DLA, GSA train together in Battle Creek

By Jake Joy DLA Disposition Services

More than two dozen sales officials from the Defense Logistics Agency and U.S. General Services Administration converged on the Hart-Dole-Inouye Federal Center in Battle Creek in mid-September for a week of federal Sales Contracting Officer training.

Topics presented by both DLA and GSA contracting experts included SCO roles and responsibilities, breakdowns of solicitation and award processes, how do handle disputes, protests, claims and contract modifications, maintaining auditability and contract closure. Attendees included both well-seasoned SCOs and those with less than a week of experience in the role.

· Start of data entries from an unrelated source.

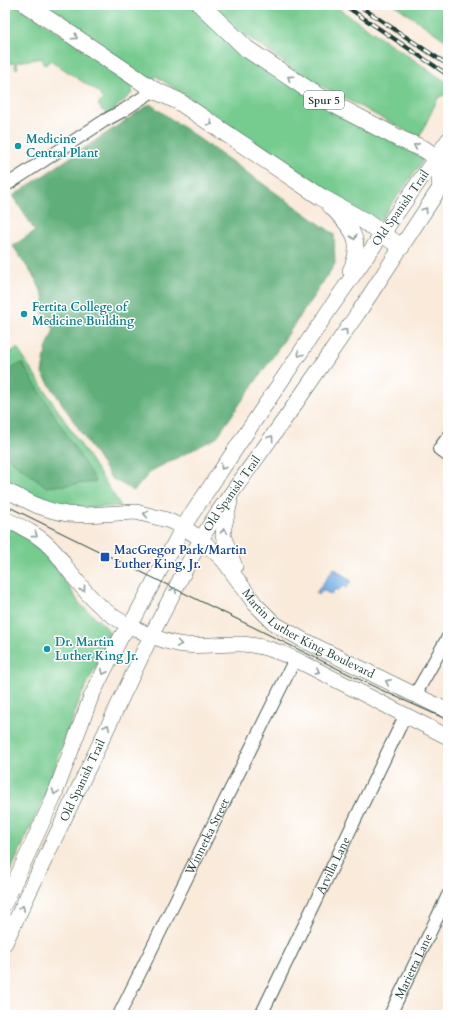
<svg xmlns="http://www.w3.org/2000/svg" width="453" height="1020" font-family="Cardo,serif">
  <style>
    .green { fill: #76cb8f; stroke: #4a8462 }
    .forest { fill: #60af7a; stroke: #407657 }
    .water { fill: #75ade4; stroke: #4a758c }
    .lines { fill: none; stroke-linecap: round; stroke-linejoin: round }
    .minor-casing { stroke: #40574d; stroke-width: 14 }
    .major-casing { stroke: #40574d; stroke-width: 16 }
    .highway-casing { stroke: #40574d; stroke-width: 18 }
    .minor { stroke: #fff; stroke-width: 12 }
    .major { stroke: #fff; stroke-width: 15 }
    .highway { stroke: #fff; stroke-width: 17 }
    .tram { stroke: #1f3d34; stroke-width: 1 }
    .rail-casing { stroke: #1f3d34; stroke-width: 4 }
    .rail { stroke: #fff; stroke-width: 2.5; stroke-dasharray: 8; stroke-linecap: butt }
    .oneway { stroke: #8f9e9a }
    .culture-dot { fill: #0f9aa8; stroke: #fff; stroke-width: 1.5 }
    .transit-dot { fill: #1a4fb4; stroke: #fff; stroke-width: 1.5 }
    .labels { text-anchor: middle; dominant-baseline: central; stroke-width: 3; stroke-linejoin: round; paint-order: stroke }
    .shield { fill: #fff; stroke: #627771; stroke-width: 1 }
    .shield-label { font-size: 11px; font-weight: bold; fill: #1f3d34 }
    .culture-label { font-size: 12px; font-weight: bold; fill: #0d838f; stroke: #fff; text-anchor: start }
    .street-label { font-size: 12px; fill: #1f3d34; stroke: #fff }
    .transit-label { font-size: 12px; font-weight: bold; fill: #164399; stroke: #fff; text-anchor: start }
  </style>
  <rect width="100%" height="100%" fill="#fff"/>
  <filter id="ink" filterUnits="userSpaceOnUse"><feTurbulence type="fractalNoise" baseFrequency=".025" numOctaves="2"/><feDisplacementMap in="SourceGraphic" scale="8" xChannelSelector="R" yChannelSelector="G"/><feConvolveMatrix kernelMatrix="1 2 1 2 8 2 1 2 1" color-interpolation-filters="sRGB"/></filter>
  <filter id="wash" filterUnits="userSpaceOnUse"><feTurbulence type="fractalNoise" baseFrequency=".012" numOctaves="4" result="noise"/><feDisplacementMap in="SourceGraphic" scale="16" xChannelSelector="R" yChannelSelector="G"/><feGaussianBlur stdDeviation="0.9" result="paint"/><feColorMatrix in="noise" values="0 0 0 0 0 0 0 0 0 0 0 0 0 0 0 0 0 1.4 0 .05"/><feComposite in="paint" operator="in"/></filter>
  <g filter="url(#wash)">
    <rect width="100%" height="100%" fill="#f9eada"/>
    <path class="green" d="M 5,5 L 17,5 L 74,43 L 133,86 L 131,94 L 109,114 L 104,114 L 106,112 L 104,110 L 102,111 L 98,104 L 103,100 L 98,92 L 50,60 L 46,65 L 43,64 L 42,58 L 17,62 L 18,68 L 16,69 L 14,63 L 5,64 Z
      M 38,5 L 191,5 L 228,40 L 417,155 L 422,158 L 422,162 L 379,222 L 375,223 L 156,76 L 152,81 Z
      M 207,5 L 333,5 L 448,83 L 448,93 L 438,98 L 419,138 L 303,76 L 221,18 Z
      M 395,5 L 447,5 L 443,22 L 448,36 L 448,42 Z
      M 17,348 L 121,506 L 87,508 L 50,505 L 5,484 L 5,356 Z
      M 5,526 L 23,534 L 44,550 L 80,604 L 105,626 L 109,632 L 108,642 L 81,696 L 41,805 L 5,883 Z"/>
    <path class="forest" d="M 150,104 L 334,234 L 335,264 L 274,355 L 216,438 L 151,471 L 134,491 L 111,478 L 42,373 L 46,350 L 54,329 L 39,307 L 45,299 L 36,280 L 13,246 L 35,231 L 13,196 Z
      M 22,363 L 96,482 L 47,487 L 5,456 L 5,372 Z"/>
    <path class="water" d="M 334,568 L 351,581 L 346,588 L 343,586 L 338,591 L 335,589 L 331,595 L 323,590 L 319,595 L 316,593 Z"/>
  </g>
  <g filter="url(#ink)">
    <g class="lines">
      <g class="minor-casing">
        <g id="minor">
          <path d="M 5,186 L 104,121 L 124,110 L 154,90"/>
          <path d="M 448,437 L 439,449 L 448,456"/>
          <path d="M 415,695 L 448,637"/>
          <path id="s1" d="M 119,1015 L 295,659"/>
          <path id="s2" d="M 261,1015 L 405,716"/>
          <path id="s3" d="M 390,1015 L 448,895"/>
        </g>
      </g>
      <g class="major-casing">
        <g id="major">
          <path d="M 330,206 C 351,228 365,239 350,271"/>
          <path id="s4" d="M 5,490 L 38,506 L 53,511 L 67,514 L 86,515 L 136,512 L 167,520 L 183,527 L 201,539 L 224,561 L 255,604 L 275,624 L 303,640 L 448,711"/>
          <path d="M 230,502 L 224,527 L 223,535 L 235,567"/>
          <path d="M 5,519 C 22,527 40,535 53,550 C 58,555 62,561 66,567 C 85,592 101,612 130,626 C 146,634 161,641 178,644 C 200,648 221,643 242,644 C 261,645 278,651 295,659 L 448,737"/>
          <path id="s5" d="M 5,903 L 53,799 L 91,697 L 121,637 L 135,617 L 183,527 L 329,310 L 448,140"/>
          <path id="s6" d="M 5,943 L 151,636 L 201,539 L 218,512 L 289,413 L 358,313 L 447,177"/>
        </g>
      </g>
      <g class="highway-casing">
        <path id="highway" d="M 27,5 L 154,90 L 178,101 L 321,197 L 366,222 L 401,247
          M 201,5 L 247,49 L 318,96 L 400,139 L 424,149 L 436,157 L 439,171 L 441,187"/>
      </g>
      <use href="#minor" class="minor"/>
      <use href="#major" class="major"/>
      <use href="#highway" class="highway"/>
      <path class="tram" d="M 5,505 L 379,689 L 448,720"/>
      <g class="rail-casing">
        <path id="rail" d="M 344,5 L 448,75
          M 358,5 L 448,65"/>
      </g>
      <use href="#rail" class="rail"/>
    </g>
    <defs><path id="oneway-chevron" d="M-2-3.5L2.5 0L-2 3.5" fill="none" stroke-width="1.6" stroke-linecap="round" stroke-linejoin="round"/></defs>
    <g class="oneway">
      <use href="#oneway-chevron" transform="translate(75 37) rotate(34)"/>
      <use href="#oneway-chevron" transform="translate(290 78) rotate(-146)"/>
      <use href="#oneway-chevron" transform="translate(210 123) rotate(34)"/>
      <use href="#oneway-chevron" transform="translate(416 146) rotate(-156)"/>
      <use href="#oneway-chevron" transform="translate(425 210) rotate(-56)"/>
      <use href="#oneway-chevron" transform="translate(354 237) rotate(73)"/>
      <use href="#oneway-chevron" transform="translate(345 331) rotate(-56)"/>
      <use href="#oneway-chevron" transform="translate(300 354) rotate(124)"/>
      <use href="#oneway-chevron" transform="translate(271 438) rotate(-54)"/>
      <use href="#oneway-chevron" transform="translate(223 467) rotate(124)"/>
      <use href="#oneway-chevron" transform="translate(146 514) rotate(-169)"/>
      <use href="#oneway-chevron" transform="translate(224 531) rotate(-88)"/>
      <use href="#oneway-chevron" transform="translate(35 535) rotate(36)"/>
      <use href="#oneway-chevron" transform="translate(83 589) rotate(51)"/>
      <use href="#oneway-chevron" transform="translate(174 590) rotate(-63)"/>
      <use href="#oneway-chevron" transform="translate(179 644) rotate(9)"/>
      <use href="#oneway-chevron" transform="translate(317 671) rotate(27)"/>
      <use href="#oneway-chevron" transform="translate(104 672) rotate(117)"/>
      <use href="#oneway-chevron" transform="translate(388 682) rotate(-154)"/>
      <use href="#oneway-chevron" transform="translate(107 727) rotate(-64)"/>
      <use href="#oneway-chevron" transform="translate(55 792) rotate(111)"/>
      <use href="#oneway-chevron" transform="translate(22 908) rotate(-65)"/>
    </g>
  </g>
  <g class="culture-dot">
    <circle cx="18" cy="146" r="4"/>
    <circle cx="24" cy="314" r="4"/>
    <circle cx="47" cy="649" r="4"/>
  </g>
  <rect class="transit-dot" x="100" y="552" width="10" height="10" rx="2"/>
  <g class="labels">
    <rect class="shield" x="304" y="91" width="40" height="18" rx="3"/>
    <g class="shield-label">
      <text x="324" y="100">Spur 5</text>
    </g>
    <g class="culture-label">
      <text x="26" y="139">Medicine<tspan x="26" dy="14">Central Plant</tspan></text>
      <text x="32" y="307">Fertita College of<tspan x="32" dy="14">Medicine Building</tspan></text>
      <text x="55" y="642">Dr. Martin<tspan x="55" dy="14">Luther King Jr.</tspan></text>
    </g>
    <g class="street-label">
      <text stroke="none"><textPath href="#s5" startOffset="803">Old Spanish Trail</textPath></text>
      <text stroke="none"><textPath href="#s6" startOffset="504">Old Spanish Trail</textPath></text>
      <text stroke="none"><textPath href="#s4" startOffset="353">Martin Luther King Boulevard</textPath></text>
      <text stroke="none"><textPath href="#s6" startOffset="180">Old Spanish Trail</textPath></text>
      <text stroke="none"><textPath href="#s1" startOffset="199">Winnetka Street</textPath></text>
      <text stroke="none"><textPath href="#s2" startOffset="166">Arvilla Lane</textPath></text>
      <text stroke="none"><textPath href="#s3" startOffset="54">Marietta Lane</textPath></text>
    </g>
    <g class="transit-label">
      <text x="114" y="550">MacGregor Park/Martin<tspan x="114" dy="14">Luther King, Jr.</tspan></text>
    </g>
  </g>
  <rect width="453" height="1020" fill="none" stroke="#fff" stroke-width="20"/>
</svg>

DLA Disposition Services Public Sales Division Chief Carlos Torres said including GSA officials allows DLA’s sales contracting force to hear a different perspective on government contracting from an authoritative source and encourage future engagement.

“This is the beginning of a sales partnership,” Torres said. “We envision future SCO training will be done jointly.”

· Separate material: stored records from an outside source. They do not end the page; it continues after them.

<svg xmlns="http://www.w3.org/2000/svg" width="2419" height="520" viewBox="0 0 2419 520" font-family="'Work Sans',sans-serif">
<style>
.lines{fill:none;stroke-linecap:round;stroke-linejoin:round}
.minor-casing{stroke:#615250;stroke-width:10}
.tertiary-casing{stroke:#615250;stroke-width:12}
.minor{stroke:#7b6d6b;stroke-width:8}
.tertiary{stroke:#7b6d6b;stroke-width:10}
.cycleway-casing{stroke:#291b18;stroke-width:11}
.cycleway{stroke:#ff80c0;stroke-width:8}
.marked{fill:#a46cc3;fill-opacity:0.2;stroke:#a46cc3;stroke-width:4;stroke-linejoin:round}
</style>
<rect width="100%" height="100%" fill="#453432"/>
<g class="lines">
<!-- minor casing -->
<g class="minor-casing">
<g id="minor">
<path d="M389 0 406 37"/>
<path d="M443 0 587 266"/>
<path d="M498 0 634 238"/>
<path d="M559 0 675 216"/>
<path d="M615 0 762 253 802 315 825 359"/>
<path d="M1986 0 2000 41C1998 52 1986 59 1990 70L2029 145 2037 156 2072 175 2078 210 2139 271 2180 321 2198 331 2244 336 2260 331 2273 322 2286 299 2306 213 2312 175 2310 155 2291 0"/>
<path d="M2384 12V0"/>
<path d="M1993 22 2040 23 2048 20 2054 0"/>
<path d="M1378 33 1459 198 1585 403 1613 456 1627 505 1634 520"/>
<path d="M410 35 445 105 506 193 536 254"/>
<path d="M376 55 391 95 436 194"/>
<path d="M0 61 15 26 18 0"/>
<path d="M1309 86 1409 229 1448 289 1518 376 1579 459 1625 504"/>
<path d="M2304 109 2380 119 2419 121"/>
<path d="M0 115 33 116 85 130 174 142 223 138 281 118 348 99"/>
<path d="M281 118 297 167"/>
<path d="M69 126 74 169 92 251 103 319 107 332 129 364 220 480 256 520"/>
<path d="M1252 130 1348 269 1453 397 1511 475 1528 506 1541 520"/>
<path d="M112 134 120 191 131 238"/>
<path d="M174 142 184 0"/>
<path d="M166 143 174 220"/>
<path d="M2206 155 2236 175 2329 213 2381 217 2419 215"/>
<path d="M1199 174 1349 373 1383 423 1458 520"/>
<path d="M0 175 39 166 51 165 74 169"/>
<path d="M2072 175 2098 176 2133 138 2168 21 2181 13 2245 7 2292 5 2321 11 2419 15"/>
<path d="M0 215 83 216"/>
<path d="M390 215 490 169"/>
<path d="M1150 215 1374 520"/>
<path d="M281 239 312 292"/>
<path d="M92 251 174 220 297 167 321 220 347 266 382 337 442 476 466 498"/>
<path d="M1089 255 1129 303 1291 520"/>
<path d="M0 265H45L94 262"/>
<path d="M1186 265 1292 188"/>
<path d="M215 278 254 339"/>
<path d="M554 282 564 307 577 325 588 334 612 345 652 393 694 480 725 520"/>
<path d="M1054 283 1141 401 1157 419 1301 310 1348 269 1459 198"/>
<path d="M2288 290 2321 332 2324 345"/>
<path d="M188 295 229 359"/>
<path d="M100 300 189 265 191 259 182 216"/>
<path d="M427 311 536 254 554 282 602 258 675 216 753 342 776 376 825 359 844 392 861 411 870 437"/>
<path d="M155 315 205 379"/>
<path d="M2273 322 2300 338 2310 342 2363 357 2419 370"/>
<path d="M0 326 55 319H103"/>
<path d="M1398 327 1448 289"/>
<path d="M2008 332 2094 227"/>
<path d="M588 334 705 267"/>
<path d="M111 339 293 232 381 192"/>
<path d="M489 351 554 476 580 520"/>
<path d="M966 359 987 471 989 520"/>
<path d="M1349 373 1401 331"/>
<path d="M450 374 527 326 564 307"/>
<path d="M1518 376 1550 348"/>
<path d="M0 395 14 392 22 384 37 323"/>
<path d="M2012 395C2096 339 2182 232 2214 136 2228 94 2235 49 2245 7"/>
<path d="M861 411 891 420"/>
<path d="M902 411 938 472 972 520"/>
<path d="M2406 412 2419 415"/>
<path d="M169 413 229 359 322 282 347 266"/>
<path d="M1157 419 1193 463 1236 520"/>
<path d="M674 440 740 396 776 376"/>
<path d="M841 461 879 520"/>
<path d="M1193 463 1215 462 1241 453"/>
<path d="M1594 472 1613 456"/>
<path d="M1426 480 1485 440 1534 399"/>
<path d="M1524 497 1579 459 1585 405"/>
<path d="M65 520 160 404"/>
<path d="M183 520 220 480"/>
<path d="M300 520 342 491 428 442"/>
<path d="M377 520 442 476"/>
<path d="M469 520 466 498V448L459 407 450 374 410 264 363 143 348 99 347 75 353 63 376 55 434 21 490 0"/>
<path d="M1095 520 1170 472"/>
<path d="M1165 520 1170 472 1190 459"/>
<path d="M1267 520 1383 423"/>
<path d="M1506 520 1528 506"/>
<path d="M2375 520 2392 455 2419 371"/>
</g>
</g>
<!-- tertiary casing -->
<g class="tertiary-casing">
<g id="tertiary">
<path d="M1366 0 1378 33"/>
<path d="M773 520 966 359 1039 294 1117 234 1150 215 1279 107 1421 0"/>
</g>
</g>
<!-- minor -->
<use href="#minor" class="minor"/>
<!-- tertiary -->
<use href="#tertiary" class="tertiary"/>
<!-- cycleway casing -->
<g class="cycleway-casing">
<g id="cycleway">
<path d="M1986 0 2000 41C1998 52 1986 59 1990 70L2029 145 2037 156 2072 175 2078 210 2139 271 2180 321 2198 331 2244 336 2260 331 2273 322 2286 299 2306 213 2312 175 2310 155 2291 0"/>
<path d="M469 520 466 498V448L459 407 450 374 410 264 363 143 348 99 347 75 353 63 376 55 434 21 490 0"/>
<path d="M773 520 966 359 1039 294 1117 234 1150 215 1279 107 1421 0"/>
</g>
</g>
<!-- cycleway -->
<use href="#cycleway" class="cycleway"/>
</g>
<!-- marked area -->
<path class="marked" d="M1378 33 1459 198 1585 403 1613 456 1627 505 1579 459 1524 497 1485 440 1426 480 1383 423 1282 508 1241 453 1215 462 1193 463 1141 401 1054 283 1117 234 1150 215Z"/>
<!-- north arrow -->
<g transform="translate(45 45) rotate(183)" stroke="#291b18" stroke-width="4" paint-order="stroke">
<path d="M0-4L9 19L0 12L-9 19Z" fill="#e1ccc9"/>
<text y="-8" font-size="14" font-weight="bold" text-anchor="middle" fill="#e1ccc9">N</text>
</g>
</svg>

GSA Southwest Central Branch Chief Ericka Grim and GSA Senior SCO Iris Wright-Simpson have a combined six decades of experience with their agency, and they could not recall participating in previous DLA-GSA combined training. They shared GSA standard and process details on various topics while developing a more nuanced understanding of DLA’s property disposal mission.

“It’s definitely been worthwhile,” Grim said. “There’s been information shared on both ends. We’ve identified so many commonalities in the way we perform.”

In 2018, officials from both agencies began examining potential synergies in how they deal with the used and unwanted materials accumulated by the military and other parts of government. Initial meetings involved exploration of scrap sales contracts.

“From there, an understanding grew that there might be lots of other ways we can collaborate,” Grim said.   

Other areas identified for potential exploration included firearm disposal, auditability efforts and automated systems, Wright-Simpson said. Many military excess and surplus items end up in GSA’s stream, and the “ultimate dream,” she said, might someday look like a collaborative automated disposal and sales system.  

“Being able to tap into each others’ customer bases would be great for all involved,” Grim said. “For us, it would be hugely beneficial and our customers would love that.”